The main objectives of educational reform in Latvia are to replace centralism with autonomy, to ensure international recognition of Latvian diplomas, and to introduce a Western-type structure of degrees and qualifications. Latvia has introduced twelve years of education, free choice of subjects at the upper secondary school level, and the possibility of establishing private educational institutions at all levels.

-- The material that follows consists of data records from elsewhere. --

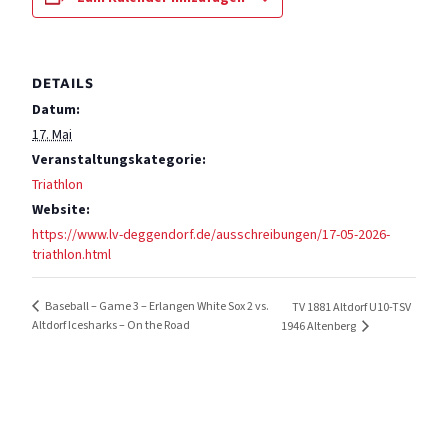
DETAILS
Datum:
17. Mai
Veranstaltungskategorie:
Triathlon
Website:
https://www.lv-deggendorf.de/ausschreibungen/17-05-2026-
triathlon.html
Baseball – Game 3 – Erlangen White Sox 2 vs.
TV 1881 Altdorf U10-TSV
Altdorf Icesharks – On the Road
1946 Altenberg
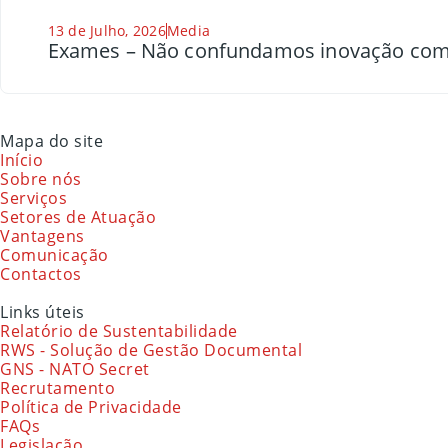
13 de Julho, 2026
Media
Exames – Não confundamos inovação com
Mapa do site
Início
Sobre nós
Serviços
Setores de Atuação
Vantagens
Comunicação
Contactos
Links úteis
Relatório de Sustentabilidade
RWS - Solução de Gestão Documental
GNS - NATO Secret
Recrutamento
Política de Privacidade
FAQs
Legislação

The first step in this reform was to conform the Latvian educational system to international ones. With the International Standard Classification of Education (ISCED) indicators applied to Latvian schools, the system looks like this:
- First level Preschool education
- Primary education (grades 1-4); First level education
- Elementary education (grades 5-9); Second level education,first stage
- Secondary education (grades 10-12); Vocational education/industrial training; Secondary specialized education
- Higher education (tertiary/professional education) Bachelor's and Master's degree courses; Third level
In 1997, the Latvian educational system consisted of 1,147 schools with 384,642 pupils and nearly 47,000 teachers. The state guarantees free secondary (high school) education, and more than 90 percent of Latvian children attend state schools. The Latvian educational system is free, and nine years of education are compulsory.

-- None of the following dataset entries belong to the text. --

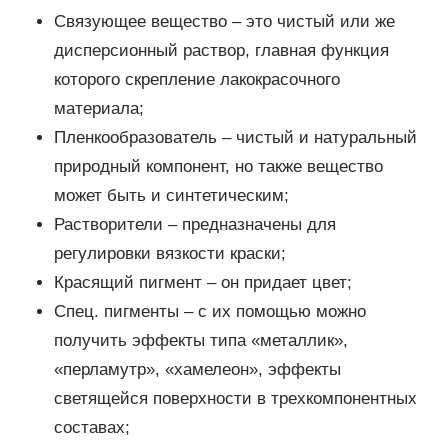
Связующее вещество – это чистый или же
дисперсионный раствор, главная функция
которого скрепление лакокрасочного
материала;
Пленкообразователь – чистый и натуральный
природный компонент, но также вещество
может быть и синтетическим;
Растворители – предназначены для
регулировки вязкости краски;
Красящий пигмент – он придает цвет;
Спец. пигменты – с их помощью можно
получить эффекты типа «металлик»,
«перламутр», «хамелеон», эффекты
светящейся поверхности в трехкомпонентных
составах;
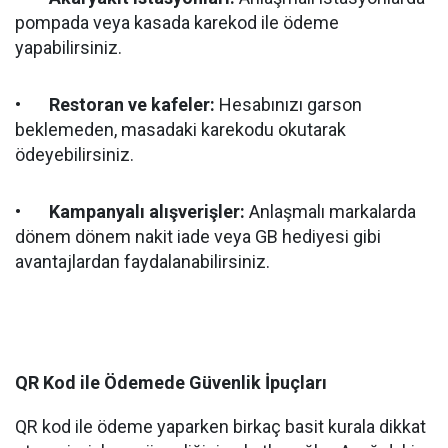
pompada veya kasada karekod ile ödeme
yapabilirsiniz.
•
Restoran ve kafeler:
Hesabınızı garson
beklemeden, masadaki karekodu okutarak
ödeyebilirsiniz.
•
Kampanyalı alışverişler:
Anlaşmalı markalarda
dönem dönem nakit iade veya GB hediyesi gibi
avantajlardan faydalanabilirsiniz.
QR Kod ile Ödemede Güvenlik İpuçları
QR kod ile ödeme yaparken birkaç basit kurala dikkat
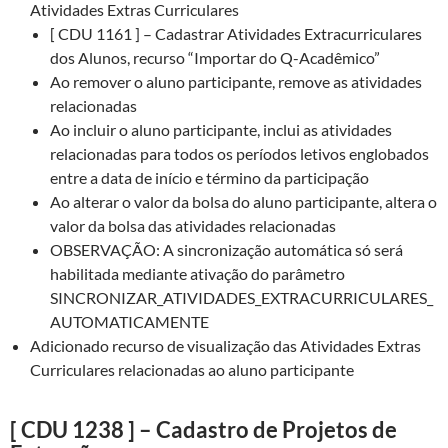
Atividades Extras Curriculares
[ CDU 1161 ] – Cadastrar Atividades Extracurriculares
dos Alunos, recurso “Importar do Q-Acadêmico”
Ao remover o aluno participante, remove as atividades
relacionadas
Ao incluir o aluno participante, inclui as atividades
relacionadas para todos os períodos letivos englobados
entre a data de início e término da participação
Ao alterar o valor da bolsa do aluno participante, altera o
valor da bolsa das atividades relacionadas
OBSERVAÇÃO: A sincronização automática só será
habilitada mediante ativação do parâmetro
SINCRONIZAR_ATIVIDADES_EXTRACURRICULARES_
AUTOMATICAMENTE
Adicionado recurso de visualização das Atividades Extras
Curriculares relacionadas ao aluno participante
[ CDU 1238 ] – Cadastro de Projetos de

Primary schools educate pupils from ages 6 or 7 to ages 10 or 11. Elementary schools enroll children from ages 6 to 15 and secondary schools enroll those from ages 6 to 18. Enrollment in preschools is voluntary. All children are registered and, when they reach the age of six, they are required to attend school. Boys and girls study together and are treated equally. Nearly 50 percent of the schools in Latvia teach minority children. If parents and children prefer, they can choose schools where teachers speak various minority languages. These ethnic minority schools or classes are state-financed, and courses in these schools are taught in Belarusian, Estonian, Hebrew, Lithuanian, Polish, Russian, and Ukrainian. Latvian is replacing Russian as the language of instruction. In the 1997-1998 academic year, 72 percent of primary school pupils were taught in Latvian, 14 percent in Russian, and 12 percent in both. In 1997-1998 there were also six Polish schools, two Jewish schools, one Ukrainian, one Estonian, and one Lithuanian school. The academic year begins on September 1, or the first working day of September, and ends in June for secondary schools and July for higher education.

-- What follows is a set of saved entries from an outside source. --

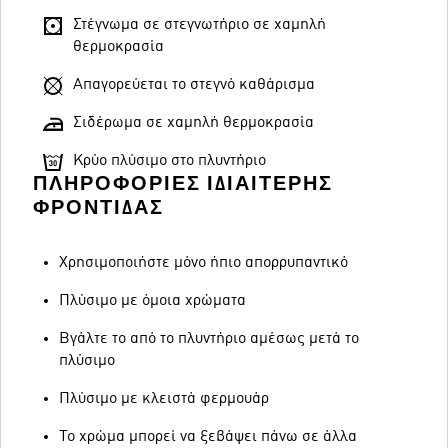
Στέγνωμα σε στεγνωτήριο σε χαμηλή
θερμοκρασία
Απαγορεύεται το στεγνό καθάρισμα
Σιδέρωμα σε χαμηλή θερμοκρασία
Κρύο πλύσιμο στο πλυντήριο
ΠΛΗΡΟΦΟΡΊΕΣ ΙΔΙΑΊΤΕΡΗΣ
ΦΡΟΝΤΊΔΑΣ
Χρησιμοποιήστε μόνο ήπιο απορρυπαντικό
Πλύσιμο με όμοια χρώματα
Βγάλτε το από το πλυντήριο αμέσως μετά το
πλύσιμο
Πλύσιμο με κλειστά φερμουάρ
Το χρώμα μπορεί να ξεβάψει πάνω σε άλλα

The majority of exams are oral. Universities, institutes, and some colleges have entrance exams with many candidates competing for available slots. After an individual has met established criteria and is enrolled as a student, all the exams occur only at the end of the course (semester). At the end of any school, the last exams determine the final grades. Latvia has a 10-point grading system in which 10 and 9 are rarely given (they denote knowledge and skills significantly higher than expected), 8 is excellent, 7 is good, 6 is almost good, 5 is fair, 4 is barely satisfactory (very low pass), 3 is unsatisfactory, and 2 and 1 are never used.
Approximately 90 percent of young people attend state schools, with only 10 percent in private schools. The number of private educational institutions increases every year. In 1996-1997, 39 private schools opened their doors for 2,271 pupils, including 14 preschools (314 pupils), 13 elementary schools (588 pupils), and 12 secondary schools (1,369 pupils). Two of the secondary private schools are secondary specialized schools, and 4 trade schools function as private schools.
Information technology is recognized as an absolute necessity in Latvian schools. However, in the 1997-1998 academic year, only 19 percent of schools had Internet connections, and the ratio was 39 students to 1 computer. On June 13, 1997, the Ministry of Education and Science of the Republic of Latvia and the University of Latvia signed an agreement, "On the Latvian Education Information System," which contained goals for preparing students of primary, secondary schools, and universities for life and work in the information age. Since 1999, after extensive work, schools have become computerized and many are connected to the Internet. With access to electronic mail, database information searches, and libraries, schools and students now participate in various international communication and scientific projects.
Large-scale changes in the structure of education require an enormous effort for development. New curricula, new programs, and new classes require new textbooks and new publications. Unlike the Soviet educational system, the state does not produce or distribute audiovisual materials. Most schools use old and often outdated materials. Moreover, low school budgets make it difficult for schools to purchase teaching materials from private enterprises, and foreign products are too expensive for the municipalities to afford.
With the main goal of integrating Latvia into the European system, the Ministry of Education and Science must:
- compile a list of professions available in Latvia,
- develop laws on mutual recognition of diplomas and qualifications,
- encourage universities to adjust their teaching programs to the European Union (EU) requirements, and
- insure implementation of the law in educational programs.
The Ministry of Education and Science established a special division for integration into Europe and opened the Center for Academic Information that is incorporated into the EU network to coordinate the recognition of academic and professional education diplomas.